See create_alibi_bias() for the full ALiBi bias calculation.

Examples:

>>> AbstractAttention.create_alibi_multipliers(8)
tensor([0.5000, 0.2500, 0.1250, 0.0625, 0.0312, 0.0156, 0.0078, 0.0039])

>>> AbstractAttention.create_alibi_multipliers(16)
tensor([0.7071, 0.5000, 0.3536, 0.2500, 0.1768, 0.1250, 0.0884, 0.0625, 0.0442, 0.0312,
        0.0221, 0.0156, 0.0110, 0.0078, 0.0055, 0.0039])

Parameters:

n_heads – The number of heads in a layer.
device – The device to create the tensor on.

Returns:

A tensor of shape (n_heads,) containing the scalar multiplier for each head.

static create_alibi_slope(n_ctx: int, device: Optional[Union[str, device]] = None) → Float[Tensor, 'query key']#

Create an ALiBi Slope Matrix.

Create the slope matrix used in ALiBi, before it is multiplied by the head-specific scalar.

See create_alibi_bias() for the full ALiBi bias calculation.

Examples:

>>> AbstractAttention.create_alibi_slope(3)
tensor([[ 0.,  0.,  0.],
        [-1.,  0.,  0.],
        [-2., -1.,  0.]])

>>> AbstractAttention.create_alibi_slope(4)
tensor([[ 0.,  0.,  0.,  0.],
        [-1.,  0.,  0.,  0.],
        [-2., -1.,  0.,  0.],
        [-3., -2., -1.,  0.]])

Parameters:: n_ctx – The maximum number of tokens in a prompt.
Returns:: A tensor of shape (n_ctx, n_ctx), where the upper triangle is zero and the lower triangle is decreasing by a constant slope of 1 (towards the bottom left corner).

forward(query_input: Union[Float[Tensor, 'batch pos d_model'], Float[Tensor, 'batch pos head_index d_model']], key_input: Union[Float[Tensor, 'batch kv_pos d_model'], Float[Tensor, 'batch kv_pos head_index d_model'], Float[Tensor, 'batch kv_pos kv_head_index d_model']], value_input: Union[Float[Tensor, 'batch kv_pos d_model'], Float[Tensor, 'batch kv_pos head_index d_model'], Float[Tensor, 'batch kv_pos kv_head_index d_model']], past_kv_cache_entry: Optional[HookedTransformerKeyValueCacheEntry] = None, additive_attention_mask: Optional[Float[Tensor, 'batch 1 1 kv_pos']] = None, attention_mask: Optional[Int[Tensor, 'batch offset_pos']] = None, position_bias: Optional[Float[Tensor, '1 head_index pos kv_pos']] = None) → Float[Tensor, 'batch pos d_model']#: shortformer_pos_embed is only used if self.cfg.positional_embedding_type == “shortformer”, else defaults to None and is irrelevant.
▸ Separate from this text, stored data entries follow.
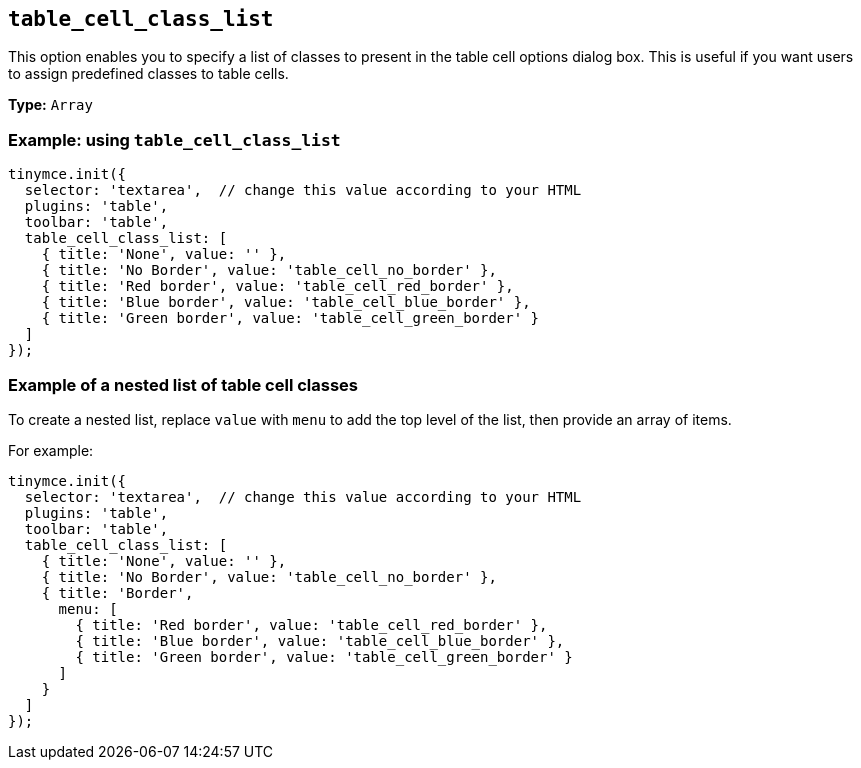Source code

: [[table_cell_class_list]]
== `+table_cell_class_list+`

This option enables you to specify a list of classes to present in the table cell options dialog box. This is useful if you want users to assign predefined classes to table cells.

*Type:* `+Array+`

=== Example: using `+table_cell_class_list+`

[source,js]
----
tinymce.init({
  selector: 'textarea',  // change this value according to your HTML
  plugins: 'table',
  toolbar: 'table',
  table_cell_class_list: [
    { title: 'None', value: '' },
    { title: 'No Border', value: 'table_cell_no_border' },
    { title: 'Red border', value: 'table_cell_red_border' },
    { title: 'Blue border', value: 'table_cell_blue_border' },
    { title: 'Green border', value: 'table_cell_green_border' }
  ]
});
----

=== Example of a nested list of table cell classes

To create a nested list, replace `+value+` with `+menu+` to add the top level of the list, then provide an array of items.

For example:

[source,js]
----
tinymce.init({
  selector: 'textarea',  // change this value according to your HTML
  plugins: 'table',
  toolbar: 'table',
  table_cell_class_list: [
    { title: 'None', value: '' },
    { title: 'No Border', value: 'table_cell_no_border' },
    { title: 'Border',
      menu: [
        { title: 'Red border', value: 'table_cell_red_border' },
        { title: 'Blue border', value: 'table_cell_blue_border' },
        { title: 'Green border', value: 'table_cell_green_border' }
      ]
    }
  ]
});
----
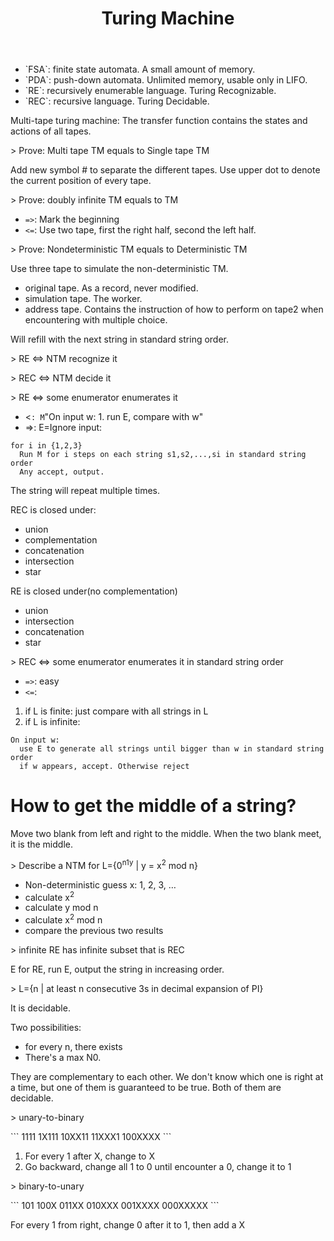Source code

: #+title: Turing Machine

 * `FSA`: finite state automata. A small amount of memory.
 * `PDA`: push-down automata. Unlimited memory, usable only in LIFO.
 * `RE`: recursively enumerable language. Turing Recognizable.
 * `REC`: recursive language. Turing Decidable.

Multi-tape turing machine: The transfer function contains the states and actions of all tapes.

> Prove: Multi tape TM equals to Single tape TM

Add new symbol # to separate the different tapes.
Use upper dot to denote the current position of every tape.

> Prove: doubly infinite TM equals to TM

 * ~=>~: Mark the beginning
 * ~<=~: Use two tape, first the right half, second the left half.

> Prove: Nondeterministic TM equals to Deterministic TM

Use three tape to simulate the non-deterministic TM.

 * original tape. As a record, never modified.
 * simulation tape. The worker.
 * address tape. Contains the instruction of how to perform on tape2 when encountering with multiple choice.
Will refill with the next string in standard string order.

> RE <=> NTM recognize it

> REC <=> NTM decide it

> RE <=> some enumerator enumerates it

 * <=: M="On input w: 1. run E, compare with w"
 * =>: E=Ignore input:

#+begin_src text
for i in {1,2,3}
  Run M for i steps on each string s1,s2,...,si in standard string order
  Any accept, output.
#+end_src

The string will repeat multiple times.

REC is closed under:

 * union
 * complementation
 * concatenation
 * intersection
 * star

RE is closed under(no complementation)

 * union
 * intersection
 * concatenation
 * star

> REC <=> some enumerator enumerates it in standard string order

 * ~=>~: easy
 * ~<=~:

1. if L is finite: just compare with all strings in L
2. if L is infinite:

#+begin_src text
On input w:
  use E to generate all strings until bigger than w in standard string order
  if w appears, accept. Otherwise reject
#+end_src

* How to get the middle of a string?
Move two blank from left and right to the middle.
When the two blank meet, it is the middle.

> Describe a NTM for L={0^n1^y | y = x^2 mod n}

 * Non-deterministic guess x: 1, 2, 3, ...
 * calculate x^2
 * calculate y mod n
 * calculate x^2 mod n
 * compare the previous two results

> infinite RE has infinite subset that is REC

E for RE, run E, output the string in increasing order.

> L={n | at least n consecutive 3s in decimal expansion of PI}

It is decidable.

Two possibilities:

 * for every n, there exists
 * There's a max N0.

They are complementary to each other.
We don't know which one is right at a time,
but one of them is guaranteed to be true.
Both of them are decidable.

> unary-to-binary

```
   1111
  1X111
 10XX11
 11XXX1
100XXXX
```

1. For every 1 after X, change to X
2. Go backward, change all 1 to 0 until encounter a 0, change it to 1

> binary-to-unary

```
101
100X
011XX
010XXX
001XXXX
000XXXXX
```

For every 1 from right, change 0 after it to 1, then add a X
See HookedTransformerConfig for more details past_kv_cache_entry is an optional entry of past keys and values for this layer, only relevant if generating text. Defaults to None additive_attention_mask is an optional mask to add to the attention weights. Defaults to None. attention_mask is the attention mask for padded tokens. Defaults to None.

rotate_every_two(x: Float[Tensor, '... rotary_dim']) → Float[Tensor, '... rotary_dim']#

Rotary helper function, splits x into blocks of size 2 along the final axis and maps [x0, x1] to [-x1, x0]

The final axis of x must have even length.

GPT-NeoX and GPT-J do rotary subtly differently, see calculate_sin_cos_rotary for details.